◆ **Work task a**
Print the stretch from "The fact you" through "of your content." in the comments on British slang and insults below, copied word for word.

····················

I think maybe, Berk is much more insulting than many people think they are being. Re invented by market traders, maybe, then telling people what it means, only some of the more common and older stuff, it continues to evolve.
@@arghjayem Except it would be "Alfie's brown", how it happen, "A bottle coaled 'is Gregory", 'though Gregory might be a bit old, link works change over time.
_Berk_ is a classic example of Cockney rhyming slang (as Siobhan pointed out) - but one which has become socially acceptable. BTW: don't confuse _minger_ with _minge_ : it could get you into a lot of trouble in polite society!😆
There is documentary evidence in the form of manuscripts to confirm that the English/Welsh two fingered "salute" originated around the time of Agincourt.
Back in the 80s Phil Collins was guest staring in Miami Vice, having read the script he suggested an ad-lib, he used the term "you wanker". The American director wasn't familiar with the term and green lighted it. Later someone checked it's meaning and the scene had to be reshot.
At the end of the episode of the Simpsons featuring U2 Mr Burns calls one of them w****r but it's usually censored now. I don't know if they realised at first how rude it is.
@@michaelcaffery5038 it shouldn't be the word that is offensive in it's self, but they way in which it is delivered send at whom it is targeted. I think people get too hung up on the vocabulary.
My American daughter-in-law has taken on some of my son's sayings and one day at work (they live in the US) she said to her colleagues about something being really manky. They were all WTF, lol. Manky isn't an insult as such, it just means physically dirty, although you could call someone that if you wanted to.
The fact you didn't just take her word for any of the insults, and looked them up yourself is amazing. I've watch so many reaction videos and I've never seen anyone else fact check the information. You really surprised me. Thanks, I look forward to seeing more of your content.
"Thick as Mince" is a good one. Also, if something is "Bollocks" is means real crap, but if something is the "Dogs Bollocks" it apparently means excellent. Also, Mutt's Nuts/Mutz Nutz.
I remember as a child, being fascinated when I heard the name of a character being said in an episode of Mork & Mindy. He was called "Mister Wanker". Wanker has a very different meaning over here, basically another variation on Tosser.
I once said to my immediate boss, "Were you born a prat or do you have to work hard at it?". I kept my job - and he eventually got sacked for being a total prat!! 😅😅
@@lynhugell6563 One of the most unpleasant surnames I've ever come across is _Stench_ . That must have caused many hilarities in the classroom, and made for difficult romantic liaisons later on. Imagine if THAT was substituted for 007's surname!
Supposedly, the origin of sticking two fingers up, comes from the battle of agincourt. British archers would stick them up to the french to show they still had their fingers (needed to fire arrows). The french would cut them off if they caught them.
@@AndrewDKinsey As indeed everyone else knows who watched the same video as you: the presenter explains that legend, and our host plays with it and then has to go and look up "apocryphal" in this context. Yes, we're all watching the same show you are!

····················

◆ **Work task b**
Output every line of the listing below verbatim, omitting the pictures.

◆ **Material for this exercise**
····················

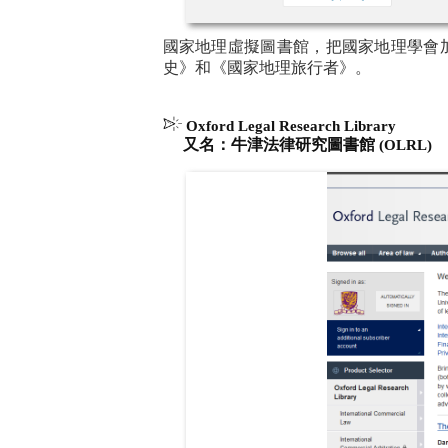
國家地理虛擬圖書館，把國家地理學會
史》和《國家地理旅行者》。
Oxford Legal Research Library
又名：牛津法律研究圖書館
(OLRL)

····················

◆ **Answer area a**
The fact you didn't just take her word for any of the insults, and looked them up yourself is amazing. I've watch so many reaction videos and I've never seen anyone else fact check the information. You really surprised me. Thanks, I look forward to seeing more of your content.

◆ **Answer area b**
國家地理虛擬圖書館，把國家地理學會
史》和《國家地理旅行者》。
Oxford Legal Research Library
又名：牛津法律研究圖書館
(OLRL)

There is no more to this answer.